Actionable comments posted: 2
♻️ Duplicate comments (2)
src/lib/onboard.ts (2)
5360-5384:⚠️ Potential issue | 🟠 MajorRepair or reprobe the Ollama auth proxy before aborting.
This branch exits on
isProxyHealthy()beforeensureOllamaAuthProxy()runs at Line 5389. A stale or missing proxy that is recoverable here still becomes a hard false-negative.Suggested fix
+ let proxyReady = false; if (!validation.ok) { // The container reachability check uses Docker's --add-host host-gateway, // which may not work on all Docker configurations (e.g., Brev, rootless). // The real sandbox uses k3s CoreDNS + NodeHosts — a different path. // Probe the actual auth proxy endpoint before giving up. - if (!isWsl() && isProxyHealthy()) { + proxyReady = !isWsl() && ensureOllamaAuthProxy() && isProxyHealthy(); + if (proxyReady) { console.warn(` ⚠ ${validation.message}`); if (validation.diagnostic) { console.warn(` Diagnostic: ${validation.diagnostic}`); @@ - if (!isWsl()) { - ensureOllamaAuthProxy(); + if (!isWsl()) { + if (!proxyReady) ensureOllamaAuthProxy(); const proxyToken = getOllamaProxyToken();🤖 Prompt for AI Agents
Verify each finding against the current code and only fix it if needed. In `@src/lib/onboard.ts` around lines 5360 - 5384, The code exits immediately when isProxyHealthy() is false even though a recoverable proxy could be created; modify the branch handling around isProxyHealthy() so that when the proxy appears unhealthy you call ensureOllamaAuthProxy() (and recheck with isProxyHealthy()) before logging the fatal error and calling process.exit(1); in practice, invoke ensureOllamaAuthProxy() when !isProxyHealthy(), handle any thrown error or returned failure, re-evaluate validation (and validation.diagnostic) and only log the error and call process.exit(1) if the reprobe/recovery still reports an unhealthy proxy.

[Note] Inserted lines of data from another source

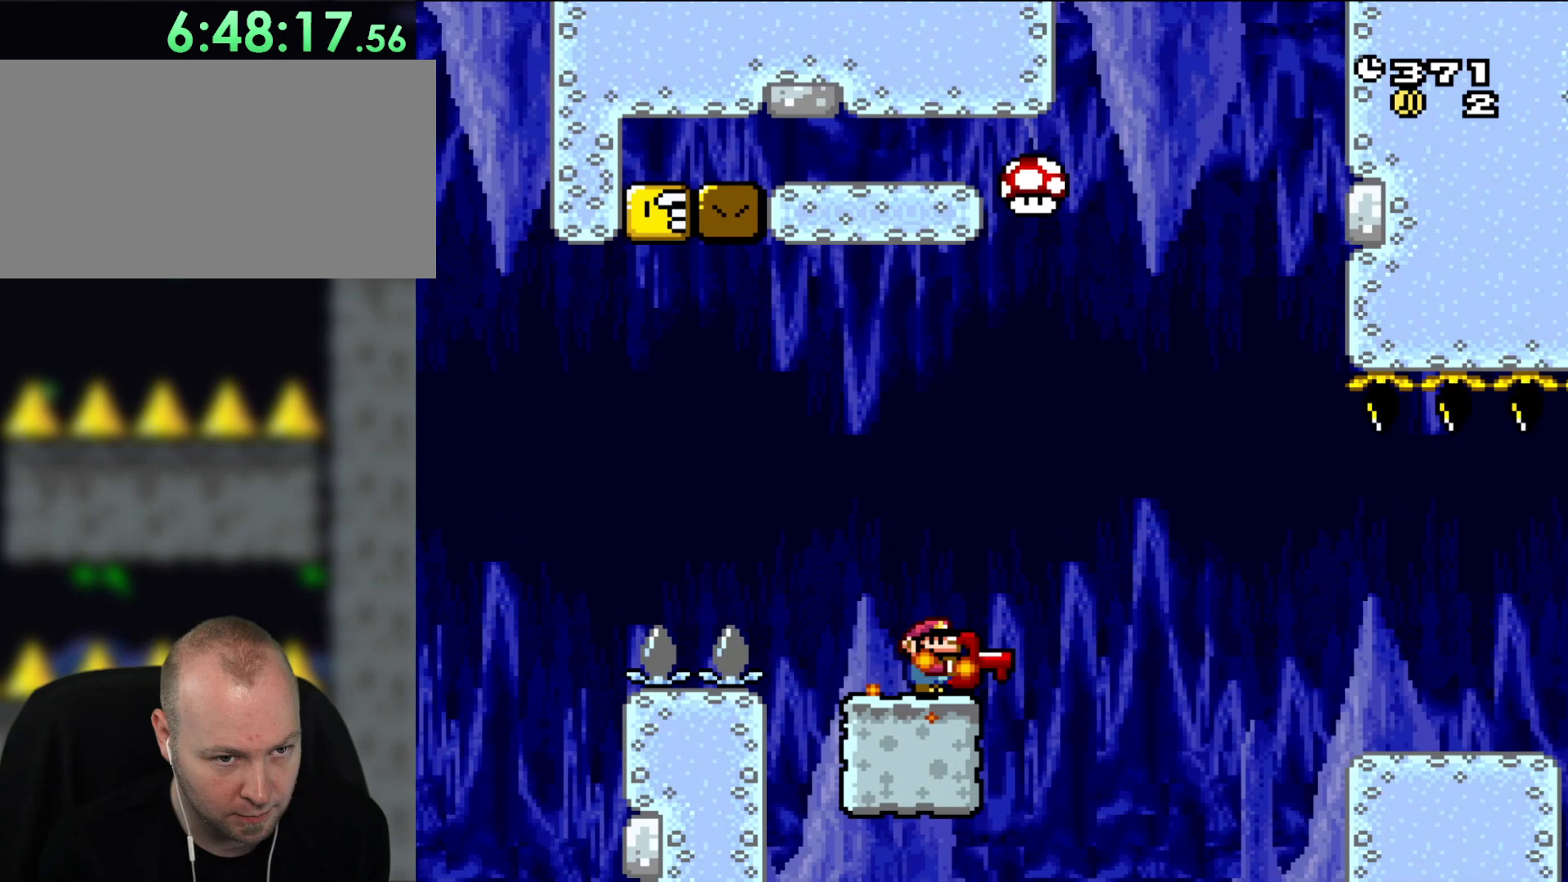
{"buttons": ["Y", "DPAD_RIGHT"], "events": [[133, "B", "down"], [433, "B", "up"]]}
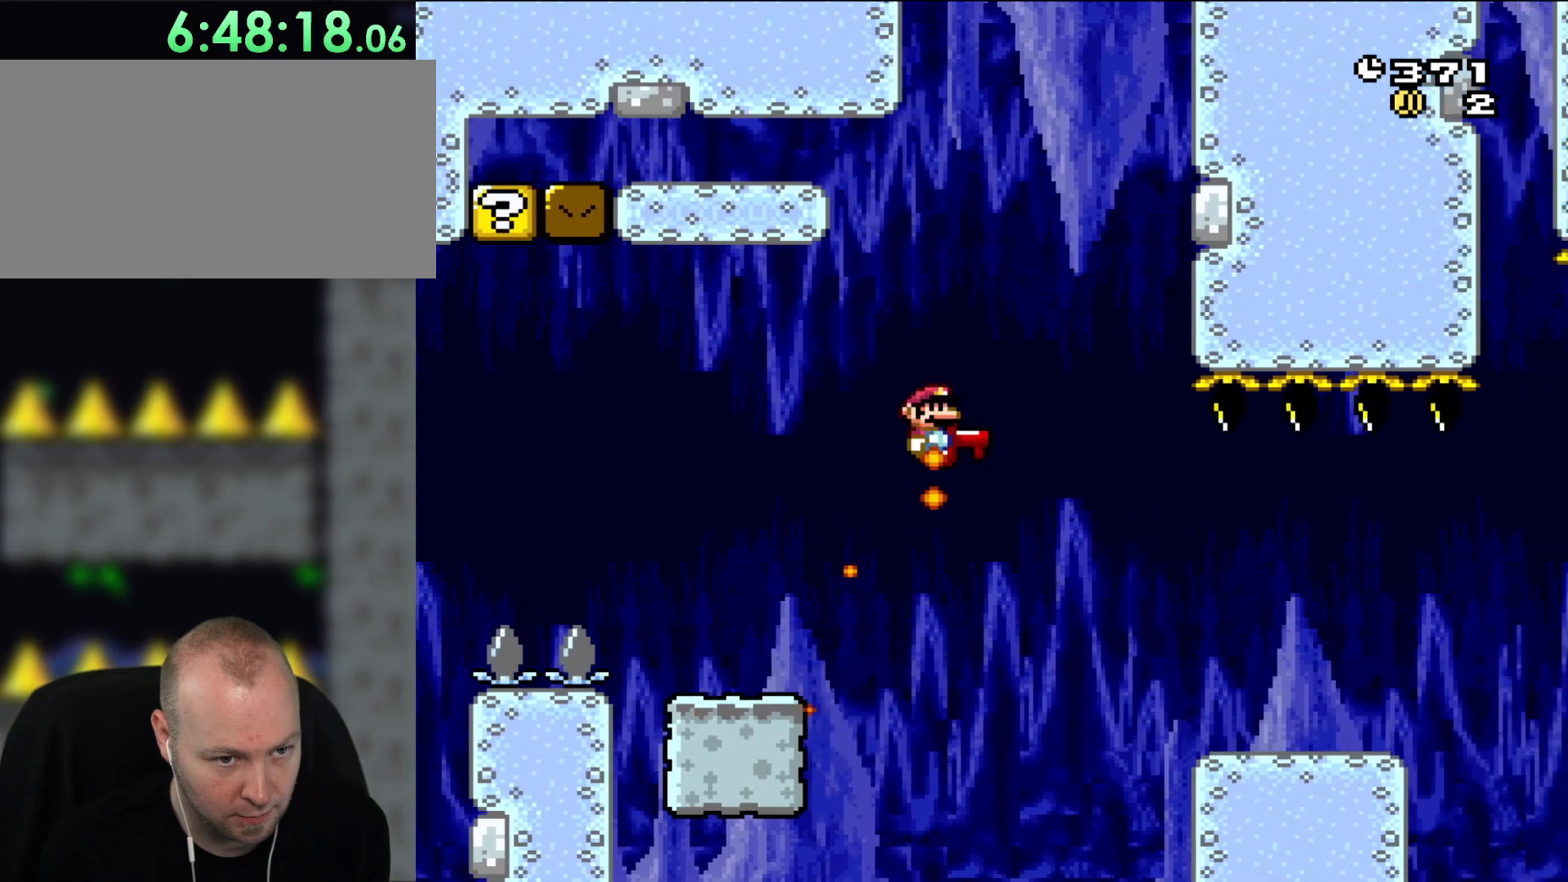
{"buttons": ["Y", "DPAD_RIGHT"], "events": []}
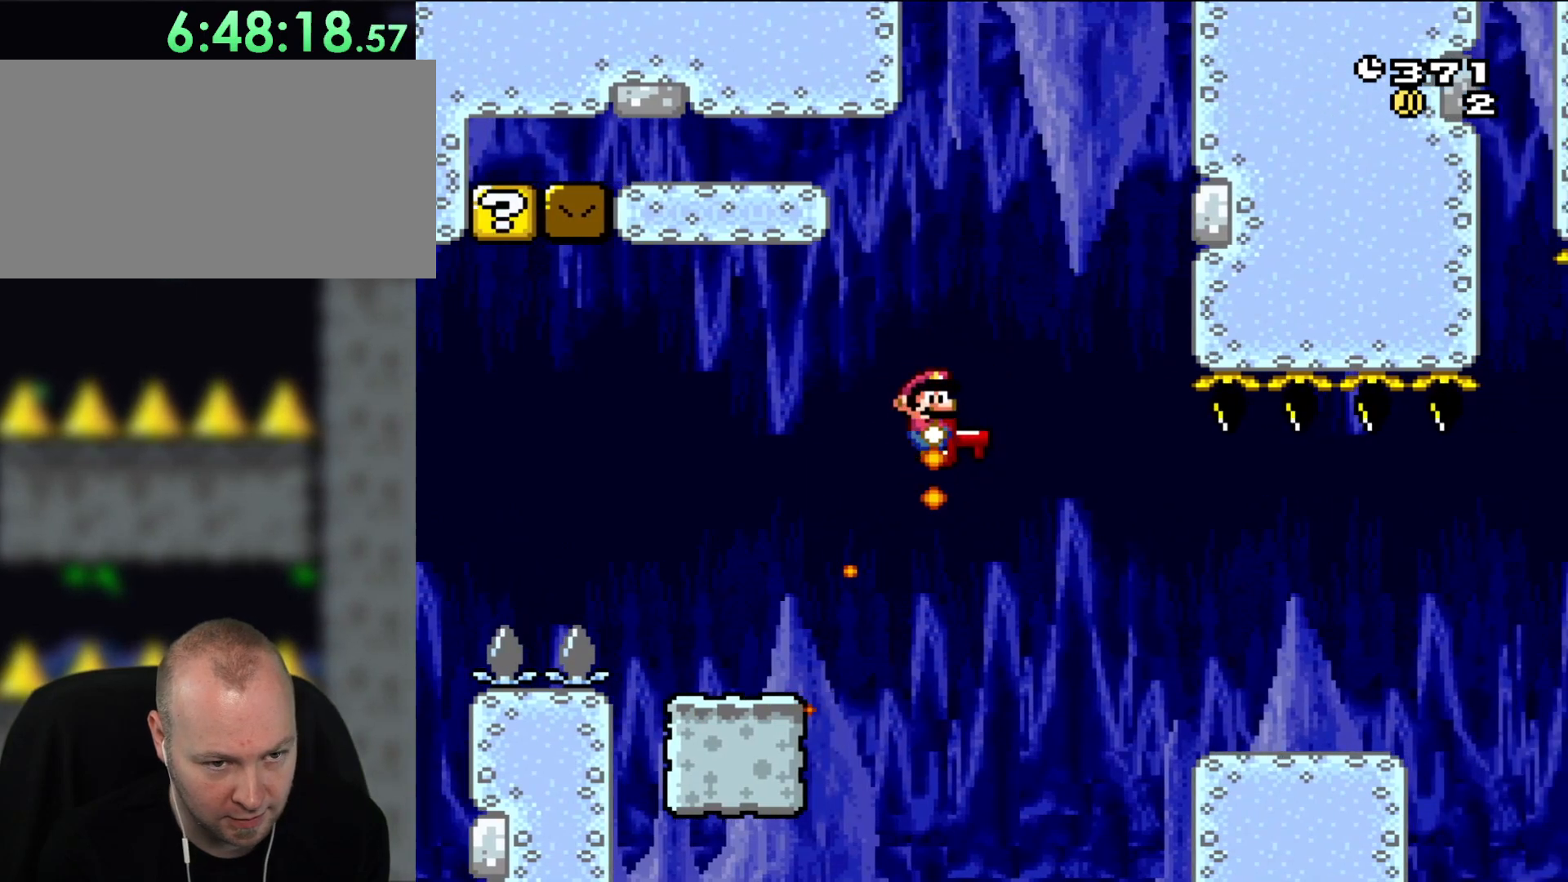
{"buttons": ["B", "Y", "DPAD_RIGHT"], "events": [[367, "B", "down"]]}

5318-5319:⚠️ Potential issue | 🟠 MajorUse curl exit status for the vLLM host-health bypass.
Line 5319 still converts
runCapture()output into a boolean. A failedcurl -sfcan still leave captured text behind, which would incorrectly downgrade a real host failure into the warning-and-continue path.Suggested fix
- const hostResponding = hostCheck ? !!runCapture(hostCheck, { ignoreError: true }) : false; + const hostResponding = hostCheck + ? run(hostCheck, { ignoreError: true, suppressOutput: true }).status === 0 + : false;🤖 Prompt for AI Agents
Verify each finding against the current code and only fix it if needed. In `@src/lib/onboard.ts` around lines 5318 - 5319, The host-health check currently sets hostResponding by coercing runCapture(...) output to boolean, which can be non-empty even when curl failed; update the logic in onboard.ts where getLocalProviderHealthCheck(provider) is assigned to hostCheck so that you inspect the command exit status instead of the captured stdout. Call the runner in a way that returns the exit code (e.g., use the run variant or runCapture result that includes an exitCode/exitStatus) and set hostResponding = hostCheck ? (result.exitCode === 0) : false, keeping the ignoreError behavior but basing success on the process exit code; reference getLocalProviderHealthCheck, runCapture, hostCheck, and hostResponding to locate and change the code.
🧹 Nitpick comments (1)
src/lib/onboard.ts (1)
5316-5384: Extract the local-provider fallback path into a helper.These new vLLM/Ollama branches duplicate the same diagnostic-and-bypass flow inside an already complexity-suppressed function. Pulling that decision into a small helper would keep
setupInference()easier to maintain.As per coding guidelines,
{src,nemoclaw/src,scripts}/**/*.{js,ts,tsx}: TypeScript files must maintain cyclomatic complexity limit of 20, ratcheting down to 15. Enforced by ESLint.🤖 Prompt for AI Agents
Verify each finding against the current code and only fix it if needed. In `@src/lib/onboard.ts` around lines 5316 - 5384, The duplicated diagnostic-and-bypass logic in the vllm-local and ollama-local branches should be refactored into a small helper to reduce cyclomatic complexity: create a helper (e.g., ensureLocalProviderOrExit or handleLocalProviderFallback) that takes the provider name and the validation result and encapsulates the existing checks (for vllm-local: getLocalProviderHealthCheck + runCapture; for ollama-local: isWsl + isProxyHealthy) and the three logging paths (warn + optional diagnostic + bypass message, or error + optional diagnostic + platform-specific hint + process.exit). Replace the duplicated blocks around validateLocalProvider in setupInference (or where validateLocalProvider is called) to call this helper before continuing to upsertProvider / runOpenshell.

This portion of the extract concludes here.